By Brendan Miller on February 2, 2024.
Students at CAPE School are busy adding the final touches to Canadian history projects they will be presenting to a panel of community judges on Saturday.
Each year CAPE School asks students in Grades 4-9 to participate in either a Science or Heritage fair as part of their curriculum rather than as an extracurricular activity.
Students in Grade 4, 6 and 8 will showcase the projects they made for a Heritage Fair this weekend while students in Grade 5, 7 and 9 will present their Science Fair projects Feb. 10.
CAPE School asked its students to pick a topic on an historic invention, event or person with a connection to Canadian artists and art styles and build a slideshow or keynote presentation.
Students then have the opportunity to present to a panel of community members who will judge and grade their project as well as provide students positive feedback.
Students were given approximately a month and a half to complete the background research, write an essay and prepare their presentations.
“Once it is edited and proofed by a teacher, students will then start slideshow or Keynote or like a PowerPoint, some sort of visual representation where they get to create slides that have all that information so they’re not reading their report.
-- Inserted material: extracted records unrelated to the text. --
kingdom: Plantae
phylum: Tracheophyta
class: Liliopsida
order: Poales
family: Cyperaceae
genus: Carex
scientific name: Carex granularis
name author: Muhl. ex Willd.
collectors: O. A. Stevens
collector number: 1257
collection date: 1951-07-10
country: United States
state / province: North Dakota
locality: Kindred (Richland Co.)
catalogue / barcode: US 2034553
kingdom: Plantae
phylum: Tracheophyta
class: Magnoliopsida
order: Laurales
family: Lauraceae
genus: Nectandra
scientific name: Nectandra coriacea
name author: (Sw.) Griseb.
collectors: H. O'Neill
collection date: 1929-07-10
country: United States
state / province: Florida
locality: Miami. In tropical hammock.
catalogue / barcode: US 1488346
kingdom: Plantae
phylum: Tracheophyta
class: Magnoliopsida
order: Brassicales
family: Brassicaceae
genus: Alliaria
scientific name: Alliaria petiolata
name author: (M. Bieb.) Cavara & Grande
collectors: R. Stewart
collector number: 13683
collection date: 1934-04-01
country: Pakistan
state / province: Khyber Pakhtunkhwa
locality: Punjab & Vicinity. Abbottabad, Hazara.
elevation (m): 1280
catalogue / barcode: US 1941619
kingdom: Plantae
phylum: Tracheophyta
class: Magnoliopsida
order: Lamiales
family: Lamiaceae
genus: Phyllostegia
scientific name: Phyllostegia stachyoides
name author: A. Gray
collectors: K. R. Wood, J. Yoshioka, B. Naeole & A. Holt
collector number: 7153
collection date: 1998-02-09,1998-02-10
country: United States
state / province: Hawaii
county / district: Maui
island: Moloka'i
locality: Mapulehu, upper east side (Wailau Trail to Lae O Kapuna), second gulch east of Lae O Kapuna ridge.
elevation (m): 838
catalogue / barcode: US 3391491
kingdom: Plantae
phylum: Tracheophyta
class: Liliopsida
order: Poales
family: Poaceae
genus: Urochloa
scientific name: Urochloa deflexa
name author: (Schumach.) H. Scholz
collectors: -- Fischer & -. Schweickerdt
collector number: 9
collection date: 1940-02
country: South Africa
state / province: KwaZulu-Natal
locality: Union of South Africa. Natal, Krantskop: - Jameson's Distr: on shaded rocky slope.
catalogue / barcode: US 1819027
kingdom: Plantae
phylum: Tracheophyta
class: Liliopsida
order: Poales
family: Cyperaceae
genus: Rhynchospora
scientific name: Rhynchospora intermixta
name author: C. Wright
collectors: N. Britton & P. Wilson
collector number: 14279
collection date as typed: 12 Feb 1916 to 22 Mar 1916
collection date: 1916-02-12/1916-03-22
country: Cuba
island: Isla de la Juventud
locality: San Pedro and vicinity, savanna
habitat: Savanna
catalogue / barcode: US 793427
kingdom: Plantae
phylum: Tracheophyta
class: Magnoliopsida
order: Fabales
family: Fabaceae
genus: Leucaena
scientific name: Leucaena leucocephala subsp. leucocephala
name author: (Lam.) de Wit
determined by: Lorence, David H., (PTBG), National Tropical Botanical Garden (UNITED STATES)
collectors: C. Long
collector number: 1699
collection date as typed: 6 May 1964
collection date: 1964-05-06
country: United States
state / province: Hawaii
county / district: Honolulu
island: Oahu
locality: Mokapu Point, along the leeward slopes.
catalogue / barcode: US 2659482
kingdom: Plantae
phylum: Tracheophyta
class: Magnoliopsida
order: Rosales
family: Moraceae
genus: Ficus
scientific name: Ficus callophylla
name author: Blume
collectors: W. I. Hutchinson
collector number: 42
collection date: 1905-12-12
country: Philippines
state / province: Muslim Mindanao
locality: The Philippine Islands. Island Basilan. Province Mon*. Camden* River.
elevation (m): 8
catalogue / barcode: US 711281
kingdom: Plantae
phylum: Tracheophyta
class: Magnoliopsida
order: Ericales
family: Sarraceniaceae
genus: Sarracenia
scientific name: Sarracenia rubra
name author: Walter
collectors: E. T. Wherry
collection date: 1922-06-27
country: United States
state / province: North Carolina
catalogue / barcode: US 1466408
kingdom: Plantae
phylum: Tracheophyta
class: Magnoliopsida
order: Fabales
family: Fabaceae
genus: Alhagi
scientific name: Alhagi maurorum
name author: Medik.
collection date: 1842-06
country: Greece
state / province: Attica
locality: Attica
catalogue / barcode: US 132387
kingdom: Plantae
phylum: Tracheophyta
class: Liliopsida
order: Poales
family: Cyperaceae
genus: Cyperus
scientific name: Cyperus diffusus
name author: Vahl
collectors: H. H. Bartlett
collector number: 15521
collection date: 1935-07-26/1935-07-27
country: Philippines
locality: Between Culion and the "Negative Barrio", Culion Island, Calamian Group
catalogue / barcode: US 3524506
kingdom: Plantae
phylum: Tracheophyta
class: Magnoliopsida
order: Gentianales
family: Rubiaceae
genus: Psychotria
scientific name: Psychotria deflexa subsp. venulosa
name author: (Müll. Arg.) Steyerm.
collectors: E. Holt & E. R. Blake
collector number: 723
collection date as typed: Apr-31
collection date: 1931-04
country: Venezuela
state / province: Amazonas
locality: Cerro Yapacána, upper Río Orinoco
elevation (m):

When they present they have a visual and they can talk about why they chose this,” says CAPE instructor Amanda Arnott.
Staff say the presentation-style format goes beyond just research and provides students with presentation, formatting and editing skills as well as boosting their self-confidence.
“We strive on the fact that our students are going to learn and have an experience through doing these presentations,” says Arnott.
Students will be graded on their presentation skills and on the topic they feature that will be reflected on their report card.
Top projects will be given an award and those students will have an opportunity to take projects to the next level and compete against other schools in the region.
Judges are hand picked by CAPE School and must have a relevant connection to the topics presented by students.
In the past they have used members of the community, family and friends, local doctors and other professionals and college students.
“So those judges will come in, they will grade the student on their presentation skills, They will grade them on their topic, and they will also talk to the students about why they chose that topic and what it meant to them,” says Arnott.
And K-3 students won’t be left out of all the fun. The school is planning a full day of learning activities that focus on Canadian heritage and science that will be taught while the older students showcase their presentations.
The Heritage fair for students in Grade 4, 6 and 8 will run Saturday and the Science fair for students in Grade 5, 7 and 9 will run Feb. 10 starting at 9 a.m. at CAPE School.